> [Task requirements] Copy out each line of the material below with no changes.
━━ Records for this task
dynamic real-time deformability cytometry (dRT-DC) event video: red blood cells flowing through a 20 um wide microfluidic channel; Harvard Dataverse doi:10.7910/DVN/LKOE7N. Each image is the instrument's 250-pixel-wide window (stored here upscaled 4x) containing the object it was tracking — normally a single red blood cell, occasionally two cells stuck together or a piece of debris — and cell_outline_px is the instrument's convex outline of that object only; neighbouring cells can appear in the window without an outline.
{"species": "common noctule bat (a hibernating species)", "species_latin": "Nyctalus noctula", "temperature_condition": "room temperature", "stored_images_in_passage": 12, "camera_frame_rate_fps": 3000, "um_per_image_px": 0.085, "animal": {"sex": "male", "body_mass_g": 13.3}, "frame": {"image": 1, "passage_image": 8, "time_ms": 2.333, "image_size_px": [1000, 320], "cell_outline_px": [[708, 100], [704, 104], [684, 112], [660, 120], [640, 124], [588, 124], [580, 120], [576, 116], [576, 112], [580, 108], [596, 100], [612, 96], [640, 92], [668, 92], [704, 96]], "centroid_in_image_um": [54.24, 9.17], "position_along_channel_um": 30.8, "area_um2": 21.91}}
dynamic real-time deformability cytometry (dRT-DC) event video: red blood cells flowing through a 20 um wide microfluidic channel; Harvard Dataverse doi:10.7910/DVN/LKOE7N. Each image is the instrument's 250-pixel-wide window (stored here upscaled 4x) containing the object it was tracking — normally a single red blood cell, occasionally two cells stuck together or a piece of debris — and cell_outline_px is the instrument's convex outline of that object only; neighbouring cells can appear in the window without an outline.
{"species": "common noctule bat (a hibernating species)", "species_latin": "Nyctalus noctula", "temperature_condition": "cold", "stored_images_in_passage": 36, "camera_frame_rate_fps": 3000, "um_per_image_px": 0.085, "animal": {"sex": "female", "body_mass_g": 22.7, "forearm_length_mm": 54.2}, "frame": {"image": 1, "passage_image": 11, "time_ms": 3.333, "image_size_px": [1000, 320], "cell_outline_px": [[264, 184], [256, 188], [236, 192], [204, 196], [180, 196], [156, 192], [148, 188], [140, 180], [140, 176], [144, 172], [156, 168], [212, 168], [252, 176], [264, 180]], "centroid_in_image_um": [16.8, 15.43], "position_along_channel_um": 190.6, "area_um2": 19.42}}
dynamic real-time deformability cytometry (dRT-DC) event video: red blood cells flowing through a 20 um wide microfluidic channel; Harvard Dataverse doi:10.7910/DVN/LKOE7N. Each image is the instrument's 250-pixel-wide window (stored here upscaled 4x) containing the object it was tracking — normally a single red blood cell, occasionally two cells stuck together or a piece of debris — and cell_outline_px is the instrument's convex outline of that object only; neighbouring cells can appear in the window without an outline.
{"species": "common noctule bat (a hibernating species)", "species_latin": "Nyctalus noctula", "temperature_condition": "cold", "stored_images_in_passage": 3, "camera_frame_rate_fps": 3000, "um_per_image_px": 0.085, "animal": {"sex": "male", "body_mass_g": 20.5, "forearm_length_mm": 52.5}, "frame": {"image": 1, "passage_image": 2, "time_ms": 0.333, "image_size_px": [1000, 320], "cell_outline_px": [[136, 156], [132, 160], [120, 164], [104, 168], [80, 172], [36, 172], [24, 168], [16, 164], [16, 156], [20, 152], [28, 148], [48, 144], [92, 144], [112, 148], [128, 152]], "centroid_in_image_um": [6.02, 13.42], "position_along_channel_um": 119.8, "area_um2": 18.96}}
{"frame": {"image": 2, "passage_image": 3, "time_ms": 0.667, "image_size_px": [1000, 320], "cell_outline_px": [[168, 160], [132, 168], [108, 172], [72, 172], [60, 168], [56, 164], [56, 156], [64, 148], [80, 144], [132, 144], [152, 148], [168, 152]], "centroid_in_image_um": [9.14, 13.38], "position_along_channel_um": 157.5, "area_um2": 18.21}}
━━━━
> [Solved problem]
dynamic real-time deformability cytometry (dRT-DC) event video: red blood cells flowing through a 20 um wide microfluidic channel; Harvard Dataverse doi:10.7910/DVN/LKOE7N. Each image is the instrument's 250-pixel-wide window (stored here upscaled 4x) containing the object it was tracking — normally a single red blood cell, occasionally two cells stuck together or a piece of debris — and cell_outline_px is the instrument's convex outline of that object only; neighbouring cells can appear in the window without an outline.
{"species": "common noctule bat (a hibernating species)", "species_latin": "Nyctalus noctula", "temperature_condition": "room temperature", "stored_images_in_passage": 12, "camera_frame_rate_fps": 3000, "um_per_image_px": 0.085, "animal": {"sex": "male", "body_mass_g": 13.3}, "frame": {"image": 1, "passage_image": 8, "time_ms": 2.333, "image_size_px": [1000, 320], "cell_outline_px": [[708, 100], [704, 104], [684, 112], [660, 120], [640, 124], [588, 124], [580, 120], [576, 116], [576, 112], [580, 108], [596, 100], [612, 96], [640, 92], [668, 92], [704, 96]], "centroid_in_image_um": [54.24, 9.17], "position_along_channel_um": 30.8, "area_um2": 21.91}}
dynamic real-time deformability cytometry (dRT-DC) event video: red blood cells flowing through a 20 um wide microfluidic channel; Harvard Dataverse doi:10.7910/DVN/LKOE7N. Each image is the instrument's 250-pixel-wide window (stored here upscaled 4x) containing the object it was tracking — normally a single red blood cell, occasionally two cells stuck together or a piece of debris — and cell_outline_px is the instrument's convex outline of that object only; neighbouring cells can appear in the window without an outline.
{"species": "common noctule bat (a hibernating species)", "species_latin": "Nyctalus noctula", "temperature_condition": "cold", "stored_images_in_passage": 36, "camera_frame_rate_fps": 3000, "um_per_image_px": 0.085, "animal": {"sex": "female", "body_mass_g": 22.7, "forearm_length_mm": 54.2}, "frame": {"image": 1, "passage_image": 11, "time_ms": 3.333, "image_size_px": [1000, 320], "cell_outline_px": [[264, 184], [256, 188], [236, 192], [204, 196], [180, 196], [156, 192], [148, 188], [140, 180], [140, 176], [144, 172], [156, 168], [212, 168], [252, 176], [264, 180]], "centroid_in_image_um": [16.8, 15.43], "position_along_channel_um": 190.6, "area_um2": 19.42}}
dynamic real-time deformability cytometry (dRT-DC) event video: red blood cells flowing through a 20 um wide microfluidic channel; Harvard Dataverse doi:10.7910/DVN/LKOE7N. Each image is the instrument's 250-pixel-wide window (stored here upscaled 4x) containing the object it was tracking — normally a single red blood cell, occasionally two cells stuck together or a piece of debris — and cell_outline_px is the instrument's convex outline of that object only; neighbouring cells can appear in the window without an outline.
{"species": "common noctule bat (a hibernating species)", "species_latin": "Nyctalus noctula", "temperature_condition": "cold", "stored_images_in_passage": 3, "camera_frame_rate_fps": 3000, "um_per_image_px": 0.085, "animal": {"sex": "male", "body_mass_g": 20.5, "forearm_length_mm": 52.5}, "frame": {"image": 1, "passage_image": 2, "time_ms": 0.333, "image_size_px": [1000, 320], "cell_outline_px": [[136, 156], [132, 160], [120, 164], [104, 168], [80, 172], [36, 172], [24, 168], [16, 164], [16, 156], [20, 152], [28, 148], [48, 144], [92, 144], [112, 148], [128, 152]], "centroid_in_image_um": [6.02, 13.42], "position_along_channel_um": 119.8, "area_um2": 18.96}}
{"frame": {"image": 2, "passage_image": 3, "time_ms": 0.667, "image_size_px": [1000, 320], "cell_outline_px": [[168, 160], [132, 168], [108, 172], [72, 172], [60, 168], [56, 164], [56, 156], [64, 148], [80, 144], [132, 144], [152, 148], [168, 152]], "centroid_in_image_um": [9.14, 13.38], "position_along_channel_um": 157.5, "area_um2": 18.21}}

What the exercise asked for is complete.